To do:
In the records below, find the line containing "left hip: (270, 481, 9)"; restate it and every later line word for word, through the last.

-- Data follows --

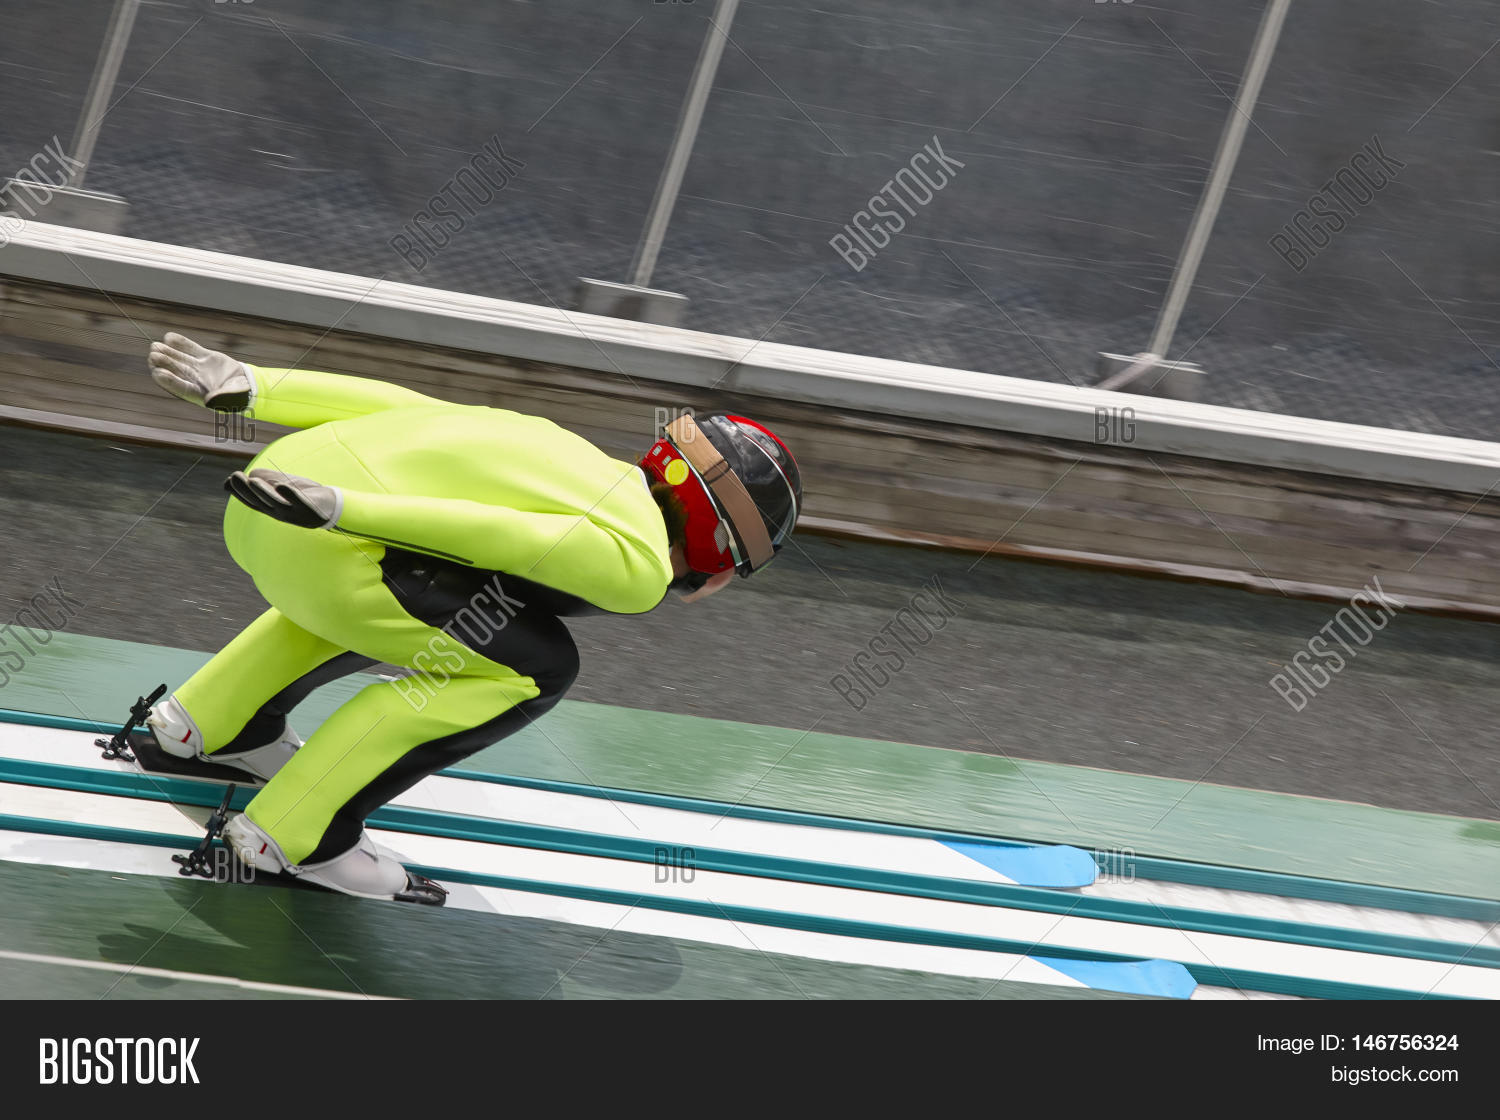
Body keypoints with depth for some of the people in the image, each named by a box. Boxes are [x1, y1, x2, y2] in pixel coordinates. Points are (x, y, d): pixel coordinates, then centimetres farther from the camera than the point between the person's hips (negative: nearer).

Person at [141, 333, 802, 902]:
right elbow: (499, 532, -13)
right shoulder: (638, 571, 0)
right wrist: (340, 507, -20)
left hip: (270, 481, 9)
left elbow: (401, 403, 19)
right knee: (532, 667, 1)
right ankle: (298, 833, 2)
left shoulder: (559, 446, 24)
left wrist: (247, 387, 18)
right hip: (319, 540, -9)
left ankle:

-- Data concluded --

Solution below:
left hip: (270, 481, 9)
left elbow: (401, 403, 19)
right knee: (532, 667, 1)
right ankle: (298, 833, 2)
left shoulder: (559, 446, 24)
left wrist: (247, 387, 18)
right hip: (319, 540, -9)
left ankle:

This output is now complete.